Recent Economic Developments
Economic activity in Sierra Leone continued to decline in the first half of 2009 due to falling global demand and declining foreign inflows from remittances. Despite a pickup in exports of diamonds and agricultural products in the second half of 2009 and an increase in domestic food production, real GDP growth for the year as a whole slowed to 4 percent in 2009 compared with 5.5 percent in 2008. Although inflation subsided in the first half of 2009, the depreciation of the leone in the second half of the year combined with higher domestic fuel prices contributed to a pickup in end-2009 inflation rate. In February 2010, inflation jumped to 17 percent from 10.8 percent in December, reflecting largely the difficulties in implementing the new Goods and Services Tax in January and higher domestic fuel prices.
The external current account deficit is estimated to have declined to 8.4 percent of GDP in 2009 from 11.7 percent in 2008, reflecting an increase in official transfers and weak imports. Exports increased by about 4 percent while imports decreased by about 2.5 percent. Gross international reserves corresponded to 6.4 months of imports.
Under the new ECF-supported program, the government aims to raise economic growth in the medium term by accelerating investments in infrastructure and developing an accessible financial sector. The program is designed to:
• create fiscal space to improve basic infrastructure and social services while maintaining macroeconomic stability;
• strengthen tax performance and improve public financial management (PFM) systems; and
• deepen the financial sector to promote private-sector led growth.
The macroeconomic objectives of the government program are to:
• Raise real GDP growth to 6 percent by 2012;
• Increase domestic revenues to at least 13.5 percent of GDP by 2012;
• Bring inflation down to 8 percent by end 2012;
• Maintain the overall budget deficit below 4–5 percent of GDP annually through 2012.
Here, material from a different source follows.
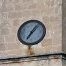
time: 7:07
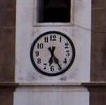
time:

Structural reforms will complement the macroeconomic program. The focus will be on:
• Improving tax administration by making revenue collections more efficient and effective to achieve domestic revenue targets;
• Strengthening PFM to raise efficiency in public spending, particularly for capital spending, by improving the Medium-Term Expenditure Framework process;
• Strengthening monetary operations and deepening the financial sector to enhance financial stability and increase intermediation;
• Implementing policies to ensure full pass-through of international market prices on fuel to the domestic market price to safeguard budget resources.